The superior performance of modern computer vision backbones (e.g., vision Transformers learned on ImageNet-1 K/22 K) usually comes with a costly training procedure. This study contributes to this issue by generalizing the idea of curriculum learning beyond its original formulation, i.e., training models using easier-to-harder data. Specifically, we reformulate the training curriculum as a soft-selection function, which uncovers progressively more difficult patterns within each example during training, instead of performing easier-to-harder sample selection. Our work is inspired by an intriguing observation on the learning dynamics of visual backbones: during the earlier stages of training, the model predominantly learns to recognize some 'easier-to-learn' discriminative patterns in the data. These patterns, when observed through frequency and spatial domains, incorporate lower-frequency components, and the natural image contents without distortion or data augmentation. Motivated by these findings, we propose a curriculum where the model always leverages all the training data at every learning stage, yet the exposure to the 'easier-to-learn' patterns of each example is initiated first, with harder patterns gradually introduced as training progresses. To implement this idea in a computationally efficient way, we introduce a cropping operation in the Fourier spectrum of the inputs, enabling the model to learn from only the lower-frequency components. Then we show that exposing the contents of natural images can be readily achieved by modulating the intensity of data augmentation. Finally, we integrate these two aspects and design curriculum learning schedules by proposing tailored searching algorithms. Moreover, we present useful techniques for deploying our approach efficiently in challenging practical scenarios, such as large-scale parallel training, and limited input/output or data pre-processing speed. The resulting method, EfficientTrain++, is simple, general, yet surprisingly effective. As an off-the-shelf approach, it reduces the training time of various popular models (e.g., ResNet, ConvNeXt, DeiT, PVT, Swin, CSWin, and CAFormer) by [Formula: see text] on ImageNet-1 K/22 K without sacrificing accuracy. It also demonstrates efficacy in self-supervised learning (e.g., MAE).

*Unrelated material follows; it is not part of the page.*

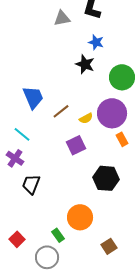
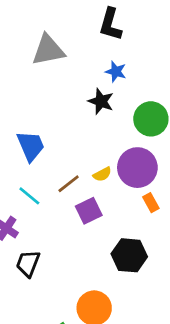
gray triangle: (62, 18) -> (48, 50), moved, size x1.5
brown line: (61, 111) -> (69, 184), moved
cyan line: (22, 134) -> (29, 196), moved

现代计算机视觉主干网络(例如,在ImageNet-1K/22K上学习的视觉Transformer)的卓越性能通常伴随着昂贵的训练过程。本研究通过将课程学习的概念扩展到其原始形式之外,即使用从易到难的数据训练模型,来解决这个问题。具体来说,我们将训练课程重新表述为一个软选择函数,该函数在训练过程中逐步揭示每个示例中更难的模式,而不是进行从易到难的样本选择。我们的工作受到了关于视觉主干网络学习动态的一个有趣观察的启发:在训练的早期阶段,模型主要学习识别数据中一些“更容易学习”的判别模式。从频率和空间域观察这些模式时,它们包含低频分量以及无失真或数据增强的自然图像内容。受这些发现的启发,我们提出了一种课程,其中模型在每个学习阶段始终利用所有训练数据,但首先开始接触每个示例的“更容易学习”模式,随着训练的进行逐渐引入更难的模式。为了以计算高效的方式实现这个想法,我们在输入的傅里叶频谱中引入了裁剪操作,使模型能够仅从低频分量中学习。然后我们表明,通过调制数据增强的强度可以很容易地实现自然图像内容的曝光。最后,我们将这两个方面整合起来,并通过提出量身定制的搜索算法来设计课程学习时间表。此外,我们还提出了一些有用的技术,以便在具有挑战性的实际场景中有效地部署我们的方法,例如大规模并行训练以及有限的输入/输出或数据预处理速度。由此产生的方法EfficientTrain++简单、通用,但效果惊人。作为一种现成的方法,它在不牺牲准确性的情况下,将各种流行模型(例如ResNet、ConvNeXt、DeiT、PVT、Swin、CSWin和CAFormer)在ImageNet-1K/22K上的训练时间减少了[公式:见原文]。它在自监督学习(例如MAE)中也证明了有效性。